> _Source passage_:
>>>>>
As a hobbyist, shaders is up there as one of the most fun types of programming.. Low-level / relatively simple language, often tied to a satisfying visual result. Once it clicks, it's a cool paradigm to be working in, e.g. "I am coding from the perspective of a single pixel".
Nothing like outputting specific colors to see what branch the current pixel is currently running through. It's like printf debugging but colorful and with only three floats of output.
I agree it’s very difficult to debug them. I sometimes rewrite my shaders in Vex and debug them in that. It’s a shader language that runs on the CPU in Houdini. You can output a value at each pixel which is useful for values outside the range of 0 to 1 or you can use printf(). I’m still looking for something that will transpile shaders into JavaScript.
I wish I had an intuitive understanding of how much I can do with a GPU. E.g. how many points can I move around? A simulation like this would be great for that.
They mention it’s 3x faster when turning collision off. I don’t know what the memory footprint of a block is, but I’d speculate that small round particles (sphere plus radius) are an order of magnitude faster.
Modern GPUs are insanely fast. A higher end consumer GPU like a 5090 can do over 100 teraflops of fp32 computation if your cache is perfectly utilized and memory access isn’t the bottleneck. Normally, memory is the bottleneck, and at a minimum you need to read and write your particles every frame of a sim, which is why the sibling comments are using memory bandwidth to estimate the number of particles per second. I’d guess that if you were only adverting particles without collision, or colliding against only a small number of big objects (like the particles collide against the planet and not each other) then you could move multiple billions of particles per second, which you would might divide by your desired frame rate to see how many particles per frame you can do.
the answer is a big depends. but I can give you some ballpark intuition.
perhaps it's easiest to think about regular image processing because it uses the same hardware. you can think about each pixel as a particle.
a typical 4k (3840 x 2160 at 16:9) image contains about 8 million pixels. a trivial compute shader that just writes 4 bytes per pixel of some trivial value (e.g. the compute shader thread ids) will take you anywhere from roughly speaking 0.05ms - 0.5ms on modern-ish GPUs. this is a wide spread to represent a wide hardware spread. on current high end GPUs you will be very close to the 0.05ms, or maybe even a bit faster.
but real world programs like video games do a whole lot more than just write a trivial value. they read and write a lot more data (usually there are many passes - so it's not done just once - in the end maybe a few hundred bytes per pixel), and usually run many thousands of instructions per pixel. I work on a video game everyone's probably heard about and the one of the main material shaders is too large to fit into my work GPUs instruction cache (of 32kb) to give you an idea how many instructions are in there (not all executed of course - some branching involved).
and you can still easily do this all at 100+ frames per second on high end GPUs.
<<<<<
> _Data excerpts_:
>>>>>
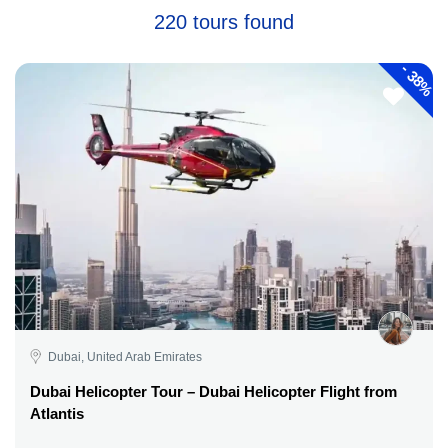
220 tours found
-
38%
Dubai, United Arab Emirates
Dubai Helicopter Tour – Dubai Helicopter Flight from
Atlantis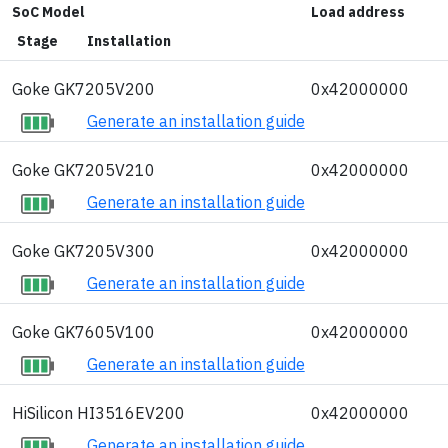
SoC Model
Load address
Stage
Installation
Goke GK7205V200
0x42000000
Generate an installation guide
Goke GK7205V210
0x42000000
Generate an installation guide
Goke GK7205V300
0x42000000
Generate an installation guide
Goke GK7605V100
0x42000000
Generate an installation guide
HiSilicon HI3516EV200
0x42000000
Generate an installation guide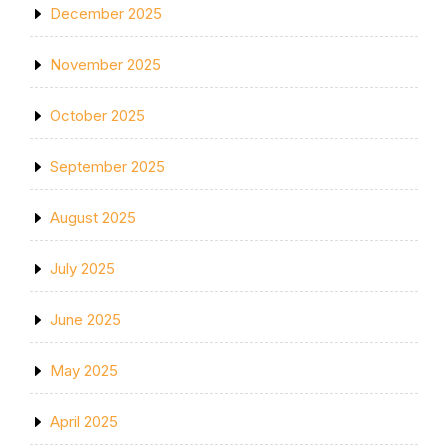
December 2025
November 2025
October 2025
September 2025
August 2025
July 2025
June 2025
May 2025
April 2025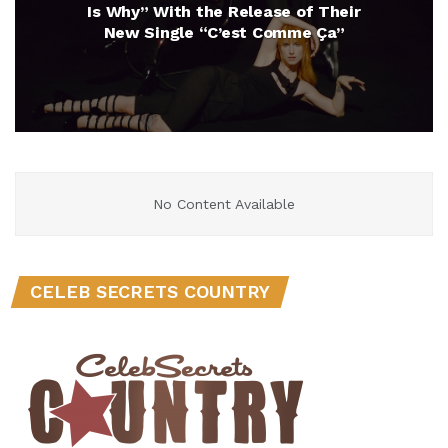
Is Why” With the Release of Their
New Single “C’est Comme Ça”
No Content Available
CELEB SECRETS COUNTRY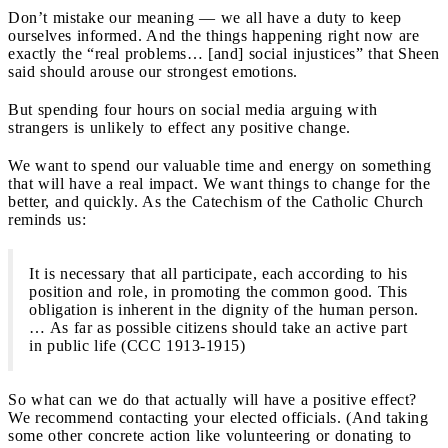
Don’t mistake our meaning — we all have a duty to keep
ourselves informed. And the things happening right now are
exactly the “real problems… [and] social injustices” that Sheen
said should arouse our strongest emotions.
But spending four hours on social media arguing with
strangers is unlikely to effect any positive change.
We want to spend our valuable time and energy on something
that will have a real impact. We want things to change for the
better, and quickly. As the Catechism of the Catholic Church
reminds us:
It is necessary that all participate, each according to his
position and role, in promoting the common good. This
obligation is inherent in the dignity of the human person.
… As far as possible citizens should take an active part
in public life (CCC 1913-1915)
So what can we do that actually will have a positive effect?
We recommend contacting your elected officials. (And taking
some other concrete action like volunteering or donating to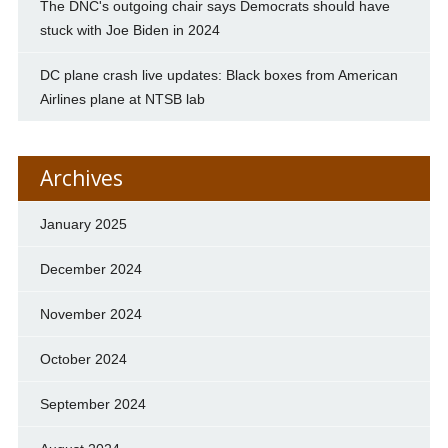
The DNC's outgoing chair says Democrats should have
stuck with Joe Biden in 2024
DC plane crash live updates: Black boxes from American
Airlines plane at NTSB lab
Archives
January 2025
December 2024
November 2024
October 2024
September 2024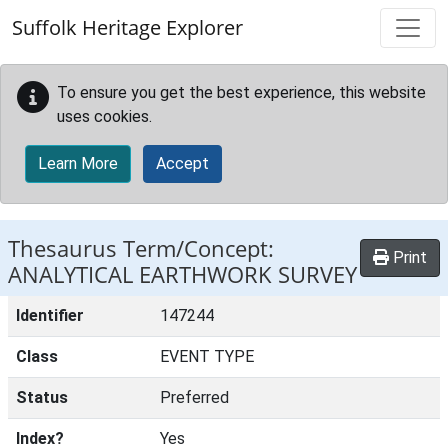
Skip to main content
Suffolk Heritage Explorer
To ensure you get the best experience, this website
uses cookies.
Learn More
Accept
Thesaurus Term/Concept:
Print
ANALYTICAL EARTHWORK SURVEY
Identifier
147244
Class
EVENT TYPE
Status
Preferred
Index?
Yes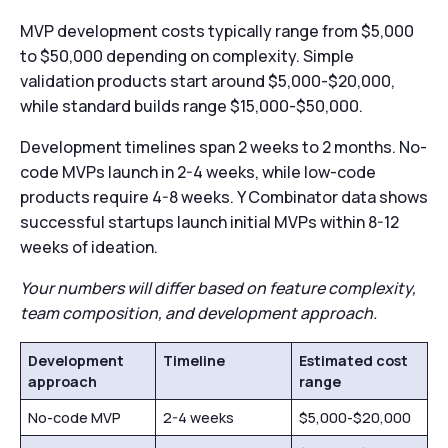
MVP development costs typically range from $5,000
to $50,000 depending on complexity. Simple
validation products start around $5,000-$20,000,
while standard builds range $15,000-$50,000.
Development timelines span 2 weeks to 2 months. No-
code MVPs launch in 2-4 weeks, while low-code
products require 4-8 weeks. Y Combinator data shows
successful startups launch initial MVPs within 8-12
weeks of ideation.
Your numbers will differ based on feature complexity,
team composition, and development approach.
Development
Timeline
Estimated cost
approach
range
No-code MVP
2-4 weeks
$5,000-$20,000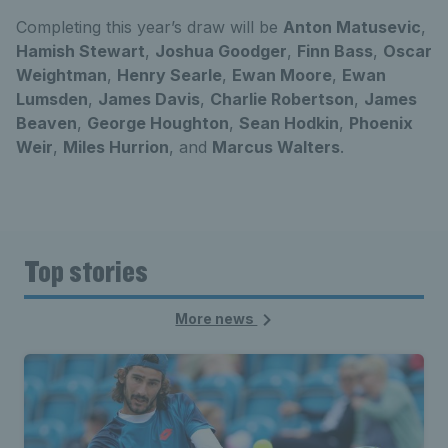
Completing this year’s draw will be
Anton Matusevic
,
Hamish Stewart
,
Joshua Goodger
,
Finn Bass
,
Oscar
Weightman
,
Henry Searle
,
Ewan Moore
,
Ewan
Lumsden
,
James Davis
,
Charlie Robertson
,
James
Beaven
,
George Houghton
,
Sean Hodkin
,
Phoenix
Weir
,
Miles Hurrion
, and
Marcus Walters
.
Top stories
More news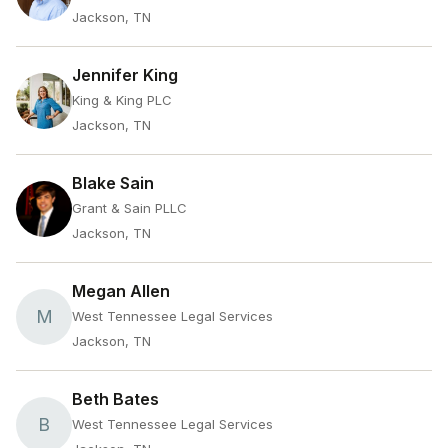
Jackson, TN
Jennifer King
King & King PLC
Jackson, TN
Blake Sain
Grant & Sain PLLC
Jackson, TN
Megan Allen
M
West Tennessee Legal Services
Jackson, TN
Beth Bates
B
West Tennessee Legal Services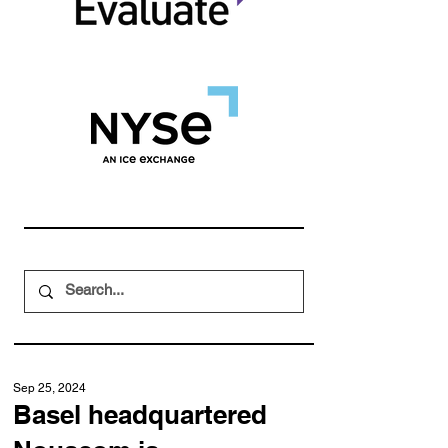
Sep 25, 2024
Basel headquartered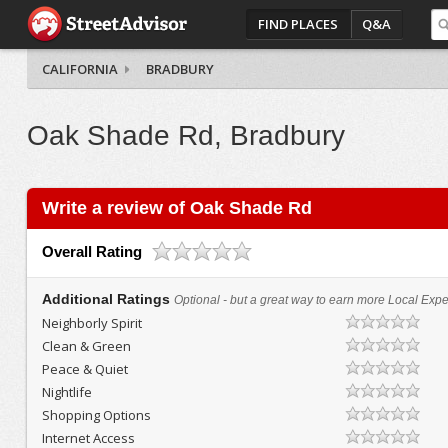
FIND PLACES
Q&A
CALIFORNIA
BRADBURY
Oak Shade Rd, Bradbury
Write a review of Oak Shade Rd
Overall Rating
Additional Ratings
Optional - but a great way to earn more Local Exper
Neighborly Spirit
Clean & Green
Peace & Quiet
Nightlife
Shopping Options
Internet Access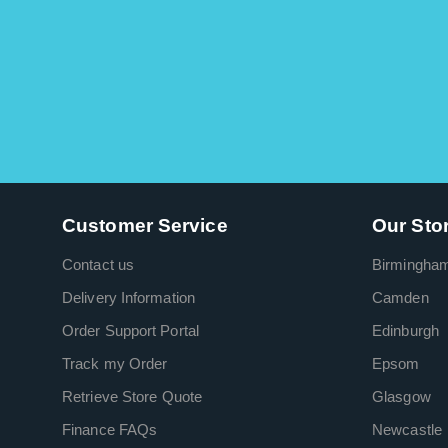
Customer Service
Our Sto
Contact us
Birmingha
Delivery Information
Camden
Order Support Portal
Edinburgh
Track my Order
Epsom
Retrieve Store Quote
Glasgow
Finance FAQs
Newcastle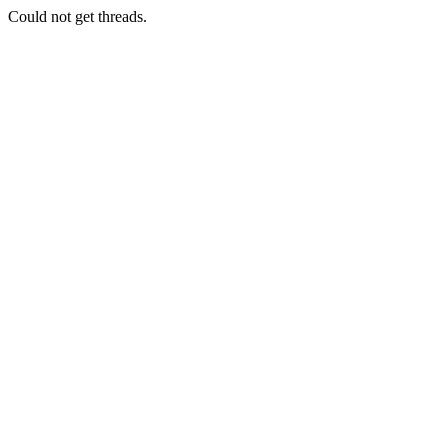
Could not get threads.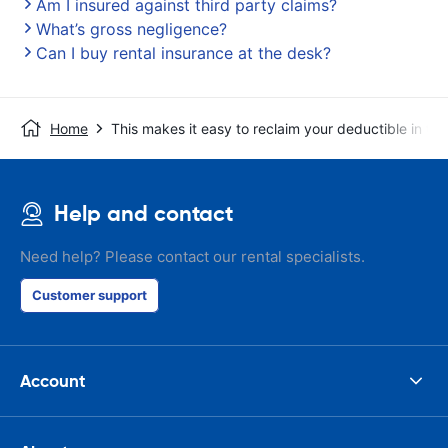
Am I insured against third party claims?
What’s gross negligence?
Can I buy rental insurance at the desk?
Home
This makes it easy to reclaim your deductible in t
Help and contact
Need help? Please contact our rental specialists.
Customer support
Account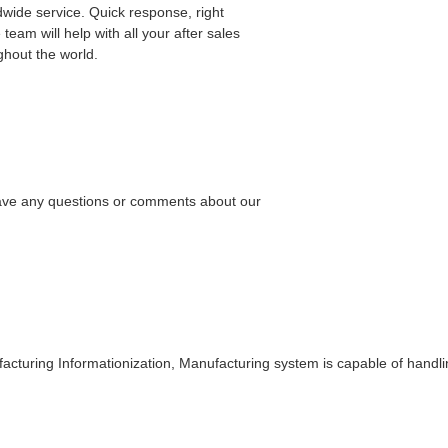
dwide service. Quick response, right
 team will help with all your after sales
ghout the world.
 have any questions or comments about our
cturing Informationization, Manufacturing system is capable of handlin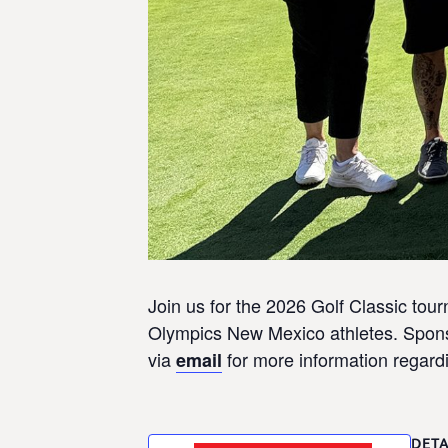
Join us for the 2026 Golf Classic to
Olympics New Mexico athletes. Sponso
via
for more information regardi
email
DETA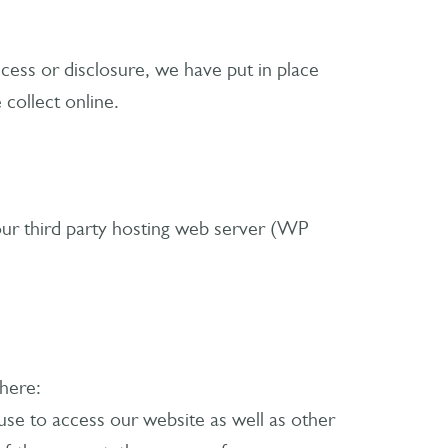
cess or disclosure, we have put in place
collect online.
ur third party hosting web server (WP
 here:
se to access our website as well as other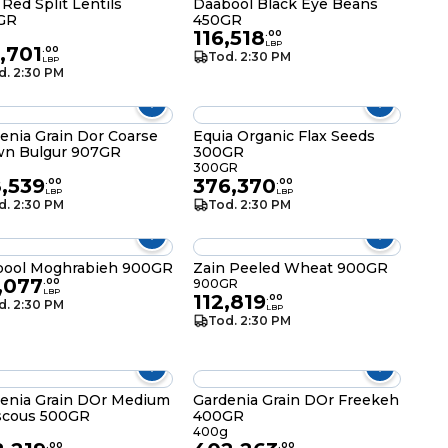
 Red Split Lentils
Daabool Black Eye Beans
GR
450GR
116,518
g
.
00
LBP
,701
.
00
Tod. 2:30 PM
LBP
d. 2:30 PM
enia Grain Dor Coarse
Equia Organic Flax Seeds
wn Bulgur 907GR
300GR
300GR
,539
376,370
.
00
.
00
LBP
LBP
d. 2:30 PM
Tod. 2:30 PM
bool Moghrabieh 900GR
Zain Peeled Wheat 900GR
,077
.
00
900GR
LBP
112,819
.
00
d. 2:30 PM
LBP
Tod. 2:30 PM
enia Grain DOr Medium
Gardenia Grain DOr Freekeh
scous 500GR
400GR
400g
.
00
.
00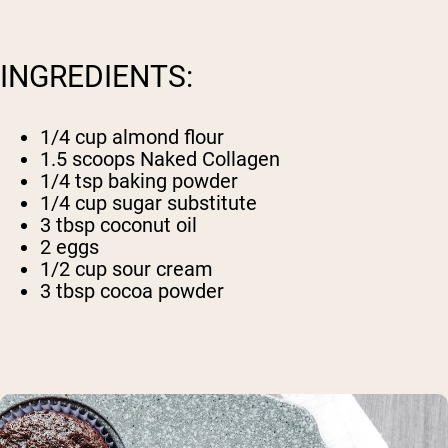
INGREDIENTS:
1/4 cup almond flour
1.5 scoops
Naked Collagen
1/4 tsp baking powder
1/4 cup sugar substitute
3 tbsp coconut oil
2 eggs
1/2 cup sour cream
3 tbsp cocoa powder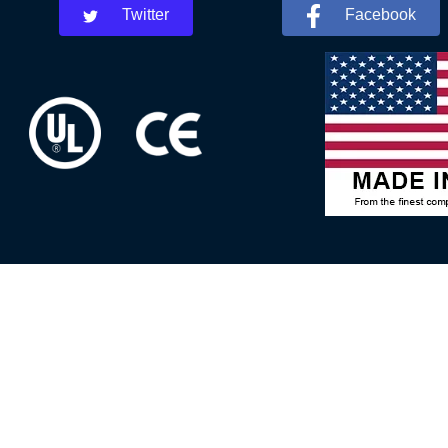
Twitter
Facebook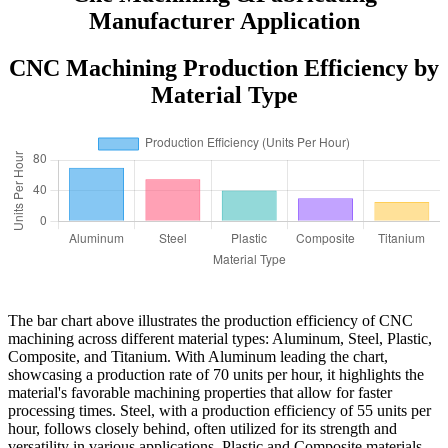
Manufacturer Application
CNC Machining Production Efficiency by
Material Type
The bar chart above illustrates the production efficiency of CNC
machining across different material types: Aluminum, Steel, Plastic,
Composite, and Titanium. With Aluminum leading the chart,
showcasing a production rate of 70 units per hour, it highlights the
material's favorable machining properties that allow for faster
processing times. Steel, with a production efficiency of 55 units per
hour, follows closely behind, often utilized for its strength and
versatility in various applications. Plastic and Composite materials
<<<<<
> _Exercise tasks_:
a) From the thread on GPU shaders and simulation speed, list every amount of data stated in bytes or kilobytes.
b) Write the next comment in the thread on GPU shaders and simulation speed, carrying on from its final remark about running at 100+ frames per second on high-end GPUs.

> _Exercise results_:
a)
- 4 bytes per pixel
- a few hundred bytes per pixel
- 32kb

b)
so you can in principle simulate a lot of particles. of course, the algorithm scaling matters. most of rendering is somewhere in O(n). anything involving physics will probably involve some kind of interaction between objects which immediately implies O(n log n) at the very least but usually more.
For examples like particle simulations, on a single node with a 4090 GPU everything running on GPU without memory transfer to the CPU:
-The main bottleneck is memory usage : available 24GB, Storing the particles 3 position coordinates, + 3 velocity coordinates, 4 bytes by number (float32) = Max 1B particles
-Then GPU memory bandwidth : if everything is on the GPU you get between 1000GB/s of global memory access and 10000GB/s when shared memory caches are hit. The number of memory access is roughly proportional to the number of effective collisions between your particles which is proportional to the number of particles so around 12-30 times ( see optimal sphere packing number of neighbors in 3d, and multiply by your overlap factor). All in all for 1B particles, you can collision them all and move them in 1 to 10s.
If you have to transfer things to the CPU, you become limited by the PCI-express 4.0 bandwidth of 16GB/s. So you can at most move 1B particles to and from the GPU, 0.7 times per second.
Then if you want to store the particle on disk, instead of RAM because your system is bigger, then you can either use a M2 ssd (but you will burn them quickly) which has a theoretical bandwidth of 20GB/s so not a bottleneck, or use a network storage over 100Gb/s (= 12.5GB/s) ethernet, via two interfaces to your parameter server which can be as big as you can afford.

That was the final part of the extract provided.